Somehow, by the narrow way in our relationships, getting on with people, and winning them over the longer haul matters more significantly.
But I don’t expect many will understand. Or if they do, to bother.
We make much of many things in this life that are truly unimportant, even though they seem important, and certainly those temptations we give into seem to make sense at the time—to have something over someone, to manipulate and have our way even if they don’t get theirs.
There’s something so much more important, when all things are considered, when we give up what we cannot keep—the little wins where others lose—to gain what we cannot lose. When we prefer to build comradery instead of getting our own way, even as we suffer indignities of people offending us, we surprise people enough for them to say, “Wow, there really is something different about this one—they seemed like a ‘doormat’ I could walk over, but just look at how little it matters to them. And they seem to be ever concerned about me, and look at how I’ve taken advantage of them!”
We certainly won’t win over the narcissist, but we will win over the normal Joe and Joanne.
It takes a while of consistently going the narrow way relationally before people see the integrity that underpins it. And if they think we’re fools for this allegiance to what’s right, let them laugh—we’re the ones, the aggressed who don’t hit back, who show most power working in our lives.
This is the life of Christ in the believer who knows the strength they bear in not getting offended, but in turning that offence to the Kingdom’s advantage by showing that the offence doesn’t conquer us.
If we’re never offended, we prove safe to know. Ultimately what happens is we prove trustworthy, and when (not if) their moment of need comes, we then prove useful.
Time and again, people reach out to people they know who are unpanicked by their vulnerability. We don’t show true strength UNTIL we’re vulnerable.

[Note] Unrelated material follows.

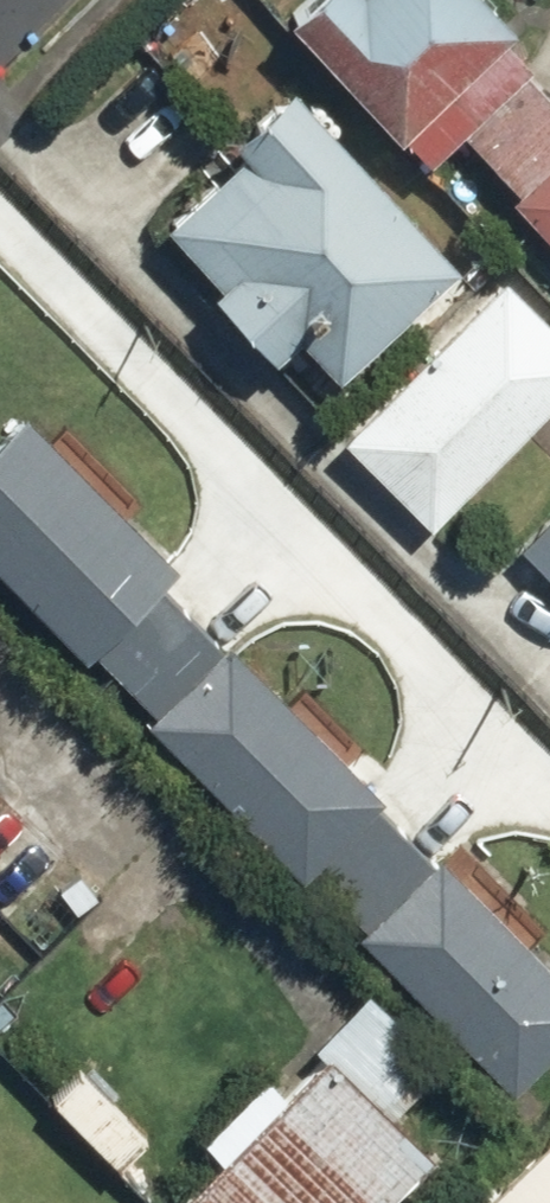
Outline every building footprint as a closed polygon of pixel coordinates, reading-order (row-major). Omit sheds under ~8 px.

See how important it is that we maintain our poise especially when we’re most tempted to take umbrage with those who seem to despise us?
Understand though that at the very point of being tempted to react, we must respond differently. The response required is one that most people are disarmed by. Such a response can even seem weird, like, “Why aren’t you sticking up for yourself?”
And yet it takes real strength of character to stay poised in that moment, to keep believing in what God might be doing in the longer term by not becoming offended.
This wisdom is about losing battles but winning wars to the furtherance of peace.
Isn’t it just the power of God that converts a person who would violate us time in again?
Again, it’s not the narcissist, but the person with potential who’ll eventually see that our character is trustworthy. And we won’t know the one from the other unless we give them a chance.
I guess when it’s all said and done, going the narrow way of relationships is about believing in the potential of people, of giving them a chance of being better for themselves and others.
If we aggress people who aggress us, when will it end. No, it must end with us. We must put down our weapons and believe that our influence might work in them.